### Set problem 1
Reproduce the entries verbatim, everything from the line containing "common name: Spotted towhee" down to the final line of the entries, with both of those lines included.

### Text segment
::::::

August 6, 1890 saw the dawn of a new age for criminal history. At Auburn Prison in upstate New York there was the execution of one, William Kemmler, condemned for murdering his girlfriend Matilda Ziegler with a hatchet. There was nothing remarkable about Kemmler (an alcoholic vegetable peddler with a vicious temper) or about his crime. There wasn’t anything unusual about an execution in New York State, either, hangings being a fairly regular event.
What was unusual was the method. Americans had been hanged, shot, drowned, and burnt alive, but none of them had ever been electrocuted. Even the word ‘electrocute’ was brand new, coined specially to reflect what its enthusiasts clumsily named ‘electrical execution.’ It had never been done before and, after its nightmarish debut, there was much debate about whether it should ever be done again.
Of course, it was. There have been over 4000 electrocutions in American penal history since Kemmler’s and, while the ‘Old Sparky’ is (rather ironically) at death’s door due to the introduction of the gas chamber and lethal injection, it was once by far the most popular means for America’s prisons to perform human pest control. State after State threw away its gallows and plugged into the latest way to get the job done. They did so with varying degrees of enthusiasm. New York really loved it, South Dakota only used it once and even then they had to borrow one from the State of Nebraska because they didn’t have their own. They also turned on to the new idea with varying degrees of competence — often with hideous results for all concerned, especially the condemned.

::::::

### Records for this task
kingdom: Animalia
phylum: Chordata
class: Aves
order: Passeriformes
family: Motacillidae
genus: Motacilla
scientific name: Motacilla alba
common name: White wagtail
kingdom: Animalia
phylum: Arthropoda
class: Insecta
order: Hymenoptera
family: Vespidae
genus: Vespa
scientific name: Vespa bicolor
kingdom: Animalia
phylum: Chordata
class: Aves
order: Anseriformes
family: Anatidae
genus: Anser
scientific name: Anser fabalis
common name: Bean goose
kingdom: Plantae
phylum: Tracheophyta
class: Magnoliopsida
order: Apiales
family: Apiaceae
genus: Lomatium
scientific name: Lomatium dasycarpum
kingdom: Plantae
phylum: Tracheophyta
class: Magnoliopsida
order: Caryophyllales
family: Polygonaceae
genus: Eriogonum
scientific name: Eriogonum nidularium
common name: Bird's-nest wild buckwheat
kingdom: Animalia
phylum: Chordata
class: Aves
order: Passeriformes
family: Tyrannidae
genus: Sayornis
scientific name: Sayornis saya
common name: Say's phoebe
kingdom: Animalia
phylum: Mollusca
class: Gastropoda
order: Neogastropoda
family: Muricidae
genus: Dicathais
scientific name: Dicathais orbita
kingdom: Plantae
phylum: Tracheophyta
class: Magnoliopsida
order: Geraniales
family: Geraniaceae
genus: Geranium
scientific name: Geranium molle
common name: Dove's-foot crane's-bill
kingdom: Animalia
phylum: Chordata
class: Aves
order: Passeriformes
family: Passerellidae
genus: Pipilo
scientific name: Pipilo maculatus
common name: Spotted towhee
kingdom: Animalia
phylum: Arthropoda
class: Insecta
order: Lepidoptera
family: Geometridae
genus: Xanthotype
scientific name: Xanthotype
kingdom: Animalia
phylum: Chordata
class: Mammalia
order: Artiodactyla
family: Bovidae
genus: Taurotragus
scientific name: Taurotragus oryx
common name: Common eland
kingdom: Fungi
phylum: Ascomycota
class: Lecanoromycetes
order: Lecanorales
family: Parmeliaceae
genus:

::::::

### Set problem 2
Write the next part of the piece on the electric chair's history in American executions, starting after its final sentence.

### Exercise response 1
common name: Spotted towhee
kingdom: Animalia
phylum: Arthropoda
class: Insecta
order: Lepidoptera
family: Geometridae
genus: Xanthotype
scientific name: Xanthotype
kingdom: Animalia
phylum: Chordata
class: Mammalia
order: Artiodactyla
family: Bovidae
genus: Taurotragus
scientific name: Taurotragus oryx
common name: Common eland
kingdom: Fungi
phylum: Ascomycota
class: Lecanoromycetes
order: Lecanorales
family: Parmeliaceae
genus:

### Exercise response 2
Tillie Ziegler, Kemmler’s sometime girlfriend and victim.
Hanging can be the least inhumane method of execution if properly performed, so there’s a bitter irony in the reason for Old Sparky’s long tenure, that being that many American executioners would probably have found it a challenge correctly hanging curtains, let alone humans. Bungled hangings were regular events, with prisoners often beheaded or slowly strangled by hangmen using faulty or unsuitable equipment. British hangman Albert Pierrepoint was openly scathing of American hangmen and their kit, sarcastically calling the traditional hangman’s rope a ‘cowboy’s coil’. After one horror show too many at the hanging of Roxalana Druse, New York State Governor David Hill decide to form a ‘Death Commission’ to decide which method would best replace the rope. Enter two very big names, an inventor, a dentist and, of course, William Kemmler.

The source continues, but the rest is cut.